Le jour où j’ai rencontré ce garçon, j’ai soudain été hantée par la disparition. Bien sûr, j’avais vu bien des gens disparaitre au cours des siècles, mais je n’en avais jamais pris conscience, je crois que je n’y avais jamais fait attention. Yoko m’avait prévenue de notre rencontre mais même lorsqu’on sait que tout est inéluctable, les choses semblent quand même arriver par hasard.
Je pensais qu’un jour, presque malgré moi, mes pas me porteraient jusqu’à la boutique que Yoko lui avait laissée. Mais non, on s’est croisé dans une épicerie, il avait les bras chargés de sacs plein du saké que Yoko aimait tant. En arrivant à ma hauteur, un de ses sacs s’est déchiré comme par accident mais les picotements qui parcouraient ma peau tandis que je l’aidais à ramasser ses bouteilles me prévenaient que quelque chose d’important était en train de se produire. J’ai planté mes yeux dans les siens et j’ai senti que mon destin était d’attacher mes pas aux siens. Je l’ai donc accompagné jusqu’à la boutique, comme pour lui rendre service, un sac dans chaque main. Sans doute Keiro a-t-il trouvé ça bizarre, mais il fallait que je l’accompagne. Je suppose que Yoko ne lui avait pas parlé de moi, pourquoi l’aurait-elle fait.
J’ai franchi le seuil de la boutique où j’avais si souvent rejoint Yoko avec un frisson de nostalgie, les pièces que je traversais étaient restées les mêmes, sans doute n’avait-il rien voulu changer en souvenir d’elle.
Par politesse, il m’offrit une tasse de saké en s’asseyant en tailleur sur un des coussins de Yoko, avant de tirer la longue pipe qu’elle avait toujours à la bouche. Le visage du propriétaire avait changé mais c’est comme si Yoko avait déteint sur lui.
Pour qu'il sache que je n'étais pas inconnue de ce lieu, je lui demandais s’il avait les mêmes pouvoirs de shaman que Yoko. Il manqua de s’étouffer avec la fumée.
« - Vous connaissez Yoko ?
- Elle m’avait prédit qu’on se rencontrerait. Vous savez ce qu’elle disait toujours…
- Il n’y a pas de hasard, tout est inéluctable… »

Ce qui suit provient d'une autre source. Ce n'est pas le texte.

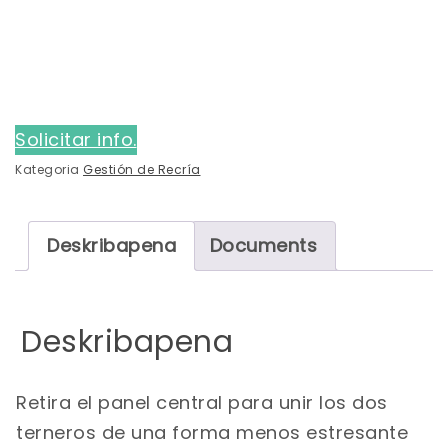
Solicitar info.
Kategoria
Gestión de Recría
Deskribapena
Documents
Deskribapena
Retira el panel central para unir los dos
terneros de una forma menos estresante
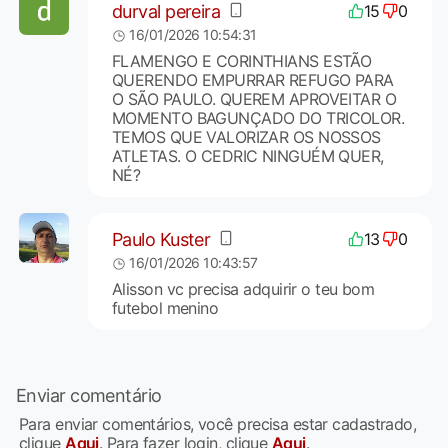
durval pereira
15
0
16/01/2026 10:54:31
FLAMENGO E CORINTHIANS ESTÃO
QUERENDO EMPURRAR REFUGO PARA
O SÃO PAULO. QUEREM APROVEITAR O
MOMENTO BAGUNÇADO DO TRICOLOR.
TEMOS QUE VALORIZAR OS NOSSOS
ATLETAS. O CEDRIC NINGUÉM QUER,
NÉ?
Paulo Kuster
13
0
16/01/2026 10:43:57
Alisson vc precisa adquirir o teu bom
futebol menino
Enviar comentário
Para enviar comentários, você precisa estar cadastrado,
clique
Aqui
. Para fazer login, clique
Aqui
.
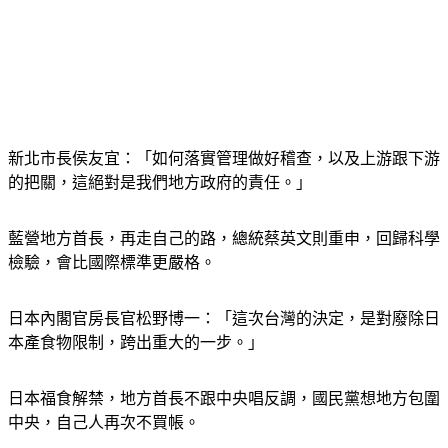
新北市長侯友宜：「如何落實管理做好稽查，以及上游跟下游
的把關，這絕對是我們地方政府的責任。」
藍營地方首長，再走自己的路，總統蔡英文則重申，回歸科學
檢驗，會比國際標準更嚴格。
日本內閣官房長官松野博一：「這次台灣的決定，是對廢除日
本產食物限制，跨出重大的一步。」
日本福食解禁，地方首長不跟中央唱反調，國民黨想地方包圍
中央，自己人再次不買帳。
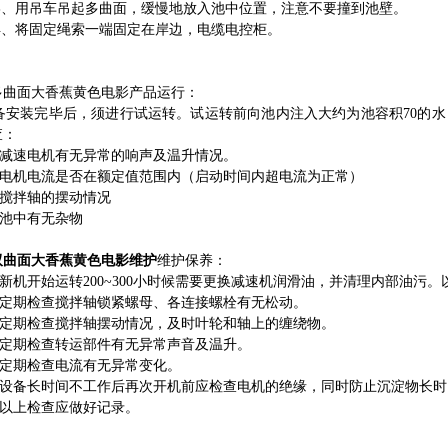
3
、用吊车吊起多曲面，缓慢地放入池中位置，注意不要撞到池壁。
4
、将固定绳索一端固定在岸边，电缆电控柜。
多曲面大香蕉黄色电影产品运行：
安装完毕后，须进行试运转。试运转前向池内注入大约为池容积
70
的水
查：
减速电机有无异常的响声及温升情况。
电机电流是否在额定值范围内（启动时间内超电流为正常）
搅拌轴的摆动情况
池中有无杂物
双曲面大香蕉黄色电影维护
维护保养：
新机开始运转
200~300
小时候需要更换减速机润滑油，并清理内部油污。
定期检查搅拌轴锁紧螺母、各连接螺栓有无松动。
定期检查搅拌轴摆动情况，及时叶轮和轴上的缠绕物。
定期检查转运部件有无异常声音及温升。
定期检查电流有无异常变化。
设备长时间不工作后再次开机前应检查电机的绝缘，同时防止沉淀物长时
以上检查应做好记录。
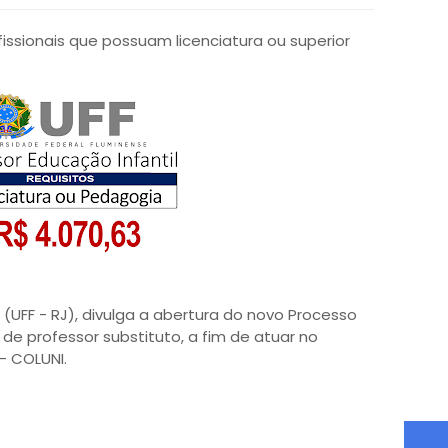
fissionais que possuam licenciatura ou superior
 (UFF - RJ), divulga a abertura do novo Processo
de professor substituto, a fim de atuar no
 - COLUNI.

Il buvait son saké avec calme, indifférent au fait que la boutique aspirait lentement son énergie pour survivre. Avec Yoko, ça avait été différent, lorsque je l’ai rencontrée je savais déjà qu’elle n’était qu’une ombre, un écho d’une femme morte depuis longtemps. Mais lui, il paraissait si vivant encore, avec son air sérieux, ses traits juvéniles, ses lunettes en cercle de premier de la classe. Et d’un moment à l’autre, il pouvait disparaitre. Disparaitre pour toujours.
« - Vous commencez déjà à parler comme Yoko. Vous entendez ? Ca la fait rire.
- Je n’entends rien.
- Elle ne vous a pas appris à écouter le souffle du vent ?... Cette vieille renarde… Je suppose qu’elle m’a laissé ce soin, en compensation pour ce délicieux saké. » et grâce aux quelques pouvoirs qu’il me restait du temps où j’avais fait corps avec le monde, j’ouvris l’esprit de Keiro aux paroles des disparus qui se mêlent au vent, aux soupirs des arbres et aux chants des herbes. L’âme du monde dans la brise. Et il m’a remerciée, d’un sourire si simple, si ému… Alors je su qu’aussi fort que m’attirait ce garçon, ses beaux traits réguliers, sa réserve pleine d’assurance, la beauté de l’éphémère, j’ai su qu’il n’était pas pour moi, qu’une autre tâche l’attendait. J’étais confronté à un choix, un choix que je repoussais depuis des siècles. Soudain j’ai accepté mon destin avec calme. J’ai donné mon immortalité en pâture à la boutique, je l’ai repue de l’énergie infinie qui courrait sous ma peau, pour sauver Keiro, ce garçon qui aurait pu m’être destiné. Il avait besoin de vivre pour attendre Yoko.
Voilà comment j’ai disparu. Mais je ne regrette rien car dans les sifflements de ma chute vers le centre de la terre, dans cet univers ou dans un autre, j’entends Yoko qui me remercie.